Grice writes in his Vacuous Names that it creates no "Meinongian jungle"
but in other writings (Life and Opinions) he criticised Quine for preferring
dessert landscapes in springtime! So one has to be careful -- especially
when one sees indeed that the Modified Occam Razor may even contradict his
"Ontological Marxism" (not so, but on the face of it)
In considering his extension to 'definite descriptions' besides the idea of
'dossier' that G. Evans took up in "Varieties of Reference" with a credit
(in a footnote), I liked Grice's expression, 'by a stroke of a pen',
whatever that meant. He said that -- in his funny scenario where the butler mixed
his and his friend's hat. It turns out that the butler was the gardener.
So Grice says, "the butler whoever he is mixed my and my friend's hat" -- It
would do to play with non-existentials here.
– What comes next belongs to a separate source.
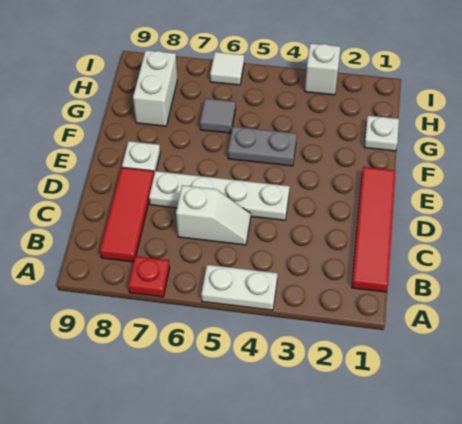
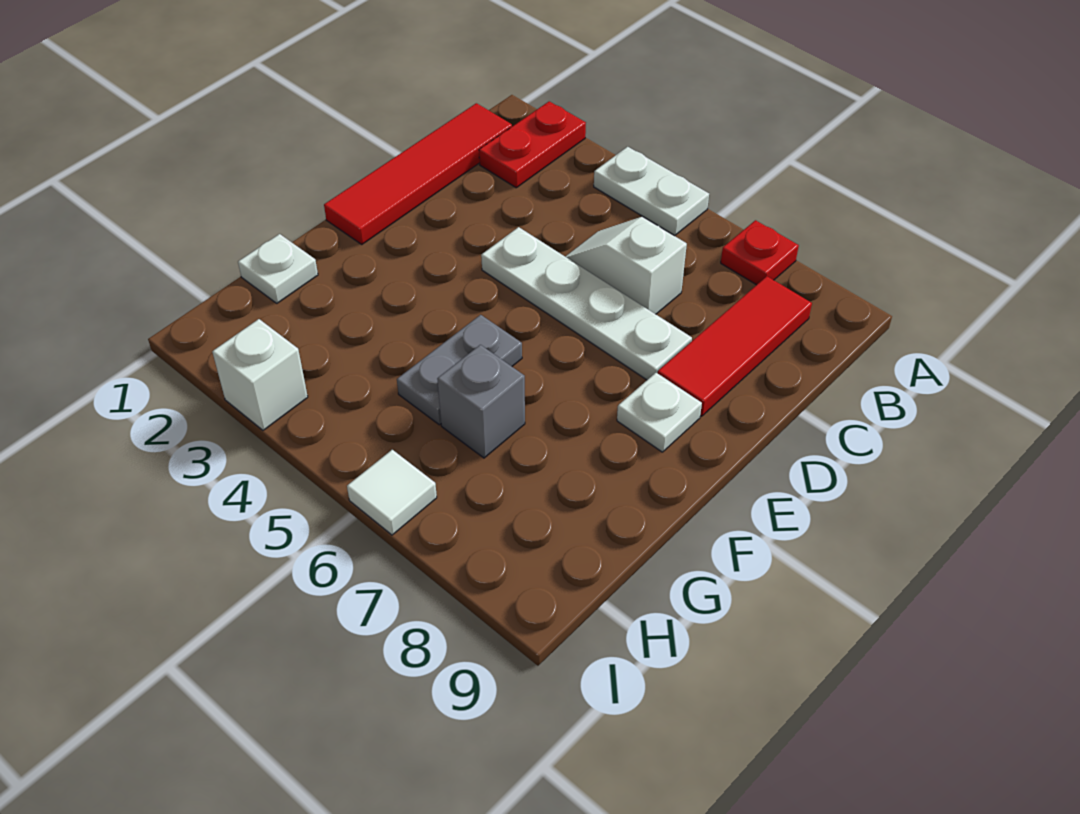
none -> red 1x2 plate [479,101,586,188]
grey 1x2 plate [228,126,297,166] -> grey 1x2 plate turned to [397,315,522,425]
grey 1x1 tile [200,98,236,133] -> grey 1x1 brick [437,345,525,458]
white 1x2 brick [133,50,177,126] -> none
If they were mixed, by chance
-- since there is no butler, I _suppose_ the 'whoever he is' (whatever it
is, etc) may be expanded to cancel the unwanted 'existential fallacy':
'whoever he is, if he is _anything_ at all'
Bellorophon owed Pegasus.
Bellorophon owed Pegasus, whoever he was, if he was at all.
Bellorophon, whoever he was, if he was at all, owed Pegaus, whoever he was,
if he was at all.
etc. Recall that Grice wants to say that even if he didn't exist, Pegasus
possibly _could_ fly -- for Apollodorus says it's so. But if that's not a
Meinongian jungle it's not the desert of Gaza, either.
"The present king of France" is more of a political dogma. I'm sure there
are royalists in France who think that a particular individual _is_ the
present king of France. I know in Italy they do vis a vis the present King of
Italy!
Cheers,
J. L. Speranza
Ref.:
Grice, H. P. Vacuous Names', in Davidson/Hintikka, Words and
Objections.
Grice, H. P. Studies in the Way of Words. Harvard. (esp.